> _Work to complete_
Write out the lines below word for word, leaving the pictures out of your answer.

> _Page images and extracted text_
———
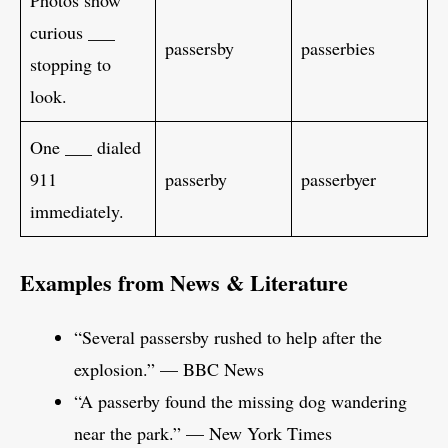
Photos show
curious ___
passersby
passerbies
stopping to
look.
One ___ dialed
911
passerby
passerbyer
immediately.
Examples from News & Literature
“Several passersby rushed to help after the
explosion.” — BBC News
“A passerby found the missing dog wandering
near the park.” — New York Times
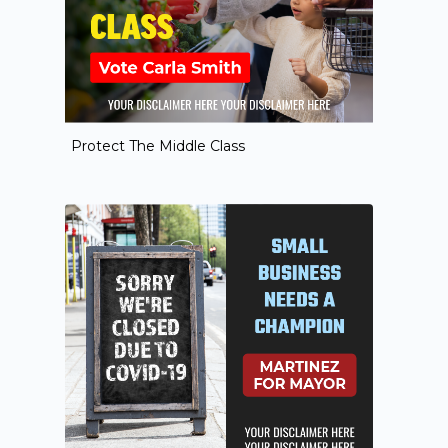
Protect The Middle Class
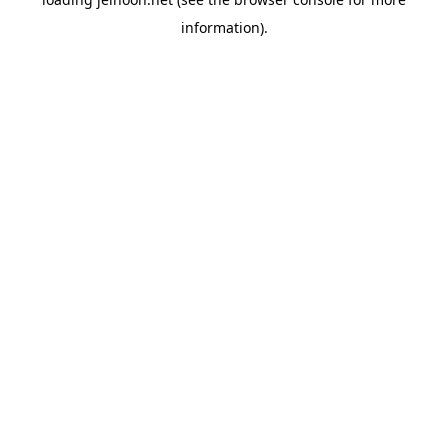
information).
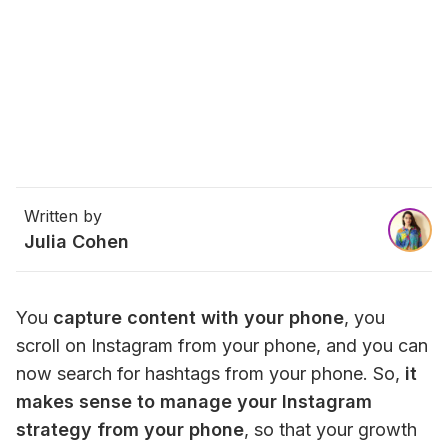
Written by
Julia Cohen
You 
capture content with your phone
, you 
scroll on Instagram from your phone, and you can 
now search for hashtags from your phone. So,
 it 
makes sense to manage your Instagram 
strategy from your phone
, so that your growth 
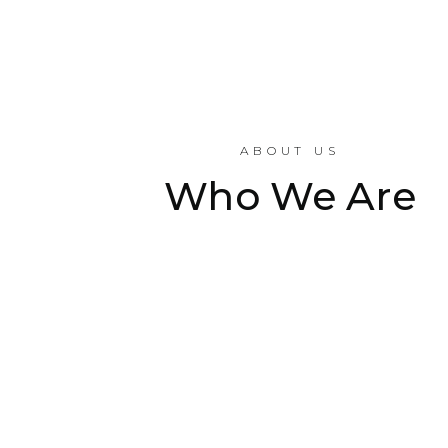
ABOUT US
Who We Are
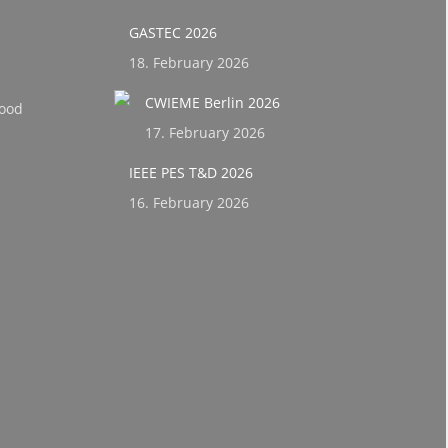
GASTEC 2026
18. February 2026
CWIEME Berlin 2026
ood
17. February 2026
IEEE PES T&D 2026
16. February 2026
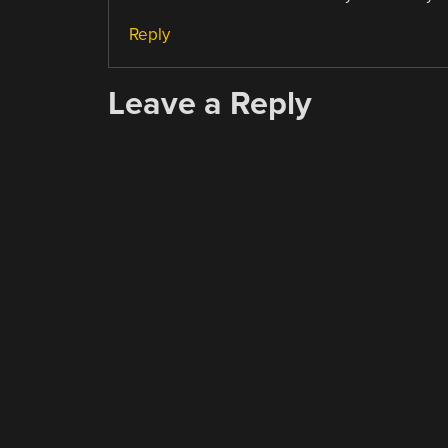
Reply
Leave a Reply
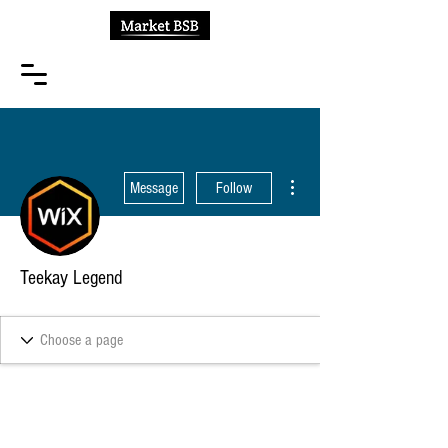
More actions
Message
Follow
Teekay Legend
———
> _Answer to the exercise_
Photos show
curious ___
passersby
passerbies
stopping to
look.
One ___ dialed
911
passerby
passerbyer
immediately.
Examples from News & Literature
“Several passersby rushed to help after the
explosion.” — BBC News
“A passerby found the missing dog wandering
near the park.” — New York Times
Protect The Middle Class
information).
Written by
Julia Cohen
You 
capture content with your phone
, you 
scroll on Instagram from your phone, and you can 
now search for hashtags from your phone. So,
 it 
makes sense to manage your Instagram 
strategy from your phone
, so that your growth 
ABOUT US
Who We Are
GASTEC 2026
18. February 2026
CWIEME Berlin 2026
ood
17. February 2026
IEEE PES T&D 2026
16. February 2026
Reply
Leave a Reply
More actions
Message
Follow
Teekay Legend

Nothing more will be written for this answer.